Тихон Григорьевич прижал к плечу пацаненка, хмуро произнес:
– Гвардии майор Иван Тихонович Платов пал геройской смертью под корейским городом Пусаном семь лет назад. – Он кивнул на пацаненка. – Этот хлопец, стало быть, Платов Андрей Иванович. Мы с ним вдвоем казакуем, а мамка его, как Ивана не стало, по белу свету долю-неволю шукает…
– Эх, жизнь моя! – нараспев воскликнул Макар Матвеевич. – Лучше бы ты, Тихон Григорьевич, не завертал сюды!..
– Не можно было!.. – сказал тот и подтолкнул пацаненка. – Пора птенца на крыло ставить. Да смекаю, товарищи под корень вывели табуны наши платовские. А какие чистокровки-дончаки были!
– Помню, Тихон Григорьевич!
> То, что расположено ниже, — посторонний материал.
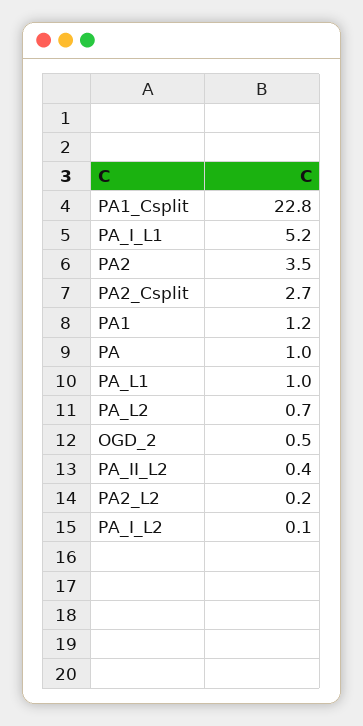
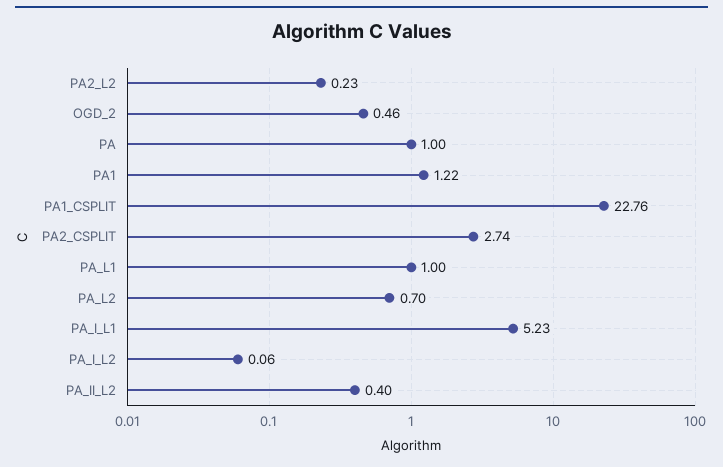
  {
    "PA1_Csplit": 22.76,
    "PA_I_L1": 5.23,
-   "PA2": 3.5,
    "PA2_Csplit": 2.74,
    "PA1": 1.22,
    "PA": 1,
    "PA_L1": 1,
    "PA_L2": 0.7,
    "OGD_2": 0.46,
    "PA_II_L2": 0.4,
    "PA2_L2": 0.23,
    "PA_I_L2": 0.06
  }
В императорский конвой шли без выбраковки.
Дед оглядел ветхую конюшню, обложивший ее высокий бурьян и произнес с печалью в голосе:
– Н-да, все прахом пошло!..
Макар Матвеевич бросил на него взгляд и нерешительно молвил:
– Председательский жеребец по всем статьям вроде бы платовских кровей, тольки к нему не подступиться – не конь, а зверюга лютая.
– Кажи жеребца, Макар! – вскинулся дед. – Я нашу породу и по духу отличу.
Старик ушел в конюшню. Скоро из нее донеслось раскатистое ржание, и темно-гнедой дончак с соломенным, до земли, хвостом и роскошной гривой показался в воротах конюшни. Стремясь вырвать чомбур из рук Макара Матвеевича, конь взвился в свечку.
– Тихон Григорьевич, перехватывай – не сдержать мне его! – крикнул старик, что есть силы пытаясь удержать коня на месте.
Дед бросился к шарахнувшемуся от него жеребцу и схватил его под узду.
– О-о-о… Орленок какой! – сказал он, глядя на коня загоревшимися глазами. – Выжил, сокол ты мой ясный! Покажись, покажись, Орлуша! О-о-о… какой Орлик! Блазнится мне, что твои дед и прадед носили меня по войнам-раздорам… По японской, по германской и по проклятой Гражданской… Последний кусок хлеба и глоток воды мы с ними пополам делили, вместе горе мыкали!..
Орлик захрапел, раздувая ноздри, и в ярости стал рыть землю копытом.
– Не связывайся с ним, Тихон Григорьевич! – запричитал старик в шинели. – Зашибет, зверюга необъезженная!
Но дед словно и не слышал его. Он потрепал коня по крутой шее, перебрал узловатыми пальцами его густую гриву и начал разговаривать с ним на каком-то непонятном языке, древнем и певучем. Этот язык понимает любой степной конь. И, прислушиваясь к словам, Орлик склонил к седой голове старика свою гордую голову, выказывая полное смирение. И старик приник к его груди лицом и никак не мог надышаться конским запахом, который для природного казака слаще всех запахов на свете.
– Эхма! – воскликнул изумленный Макар Матвеевич. – Тольки встренулись, а друг к дружке!.. Выходит, кровь – она память имеет!.. Али приколдовал ты его чем? А?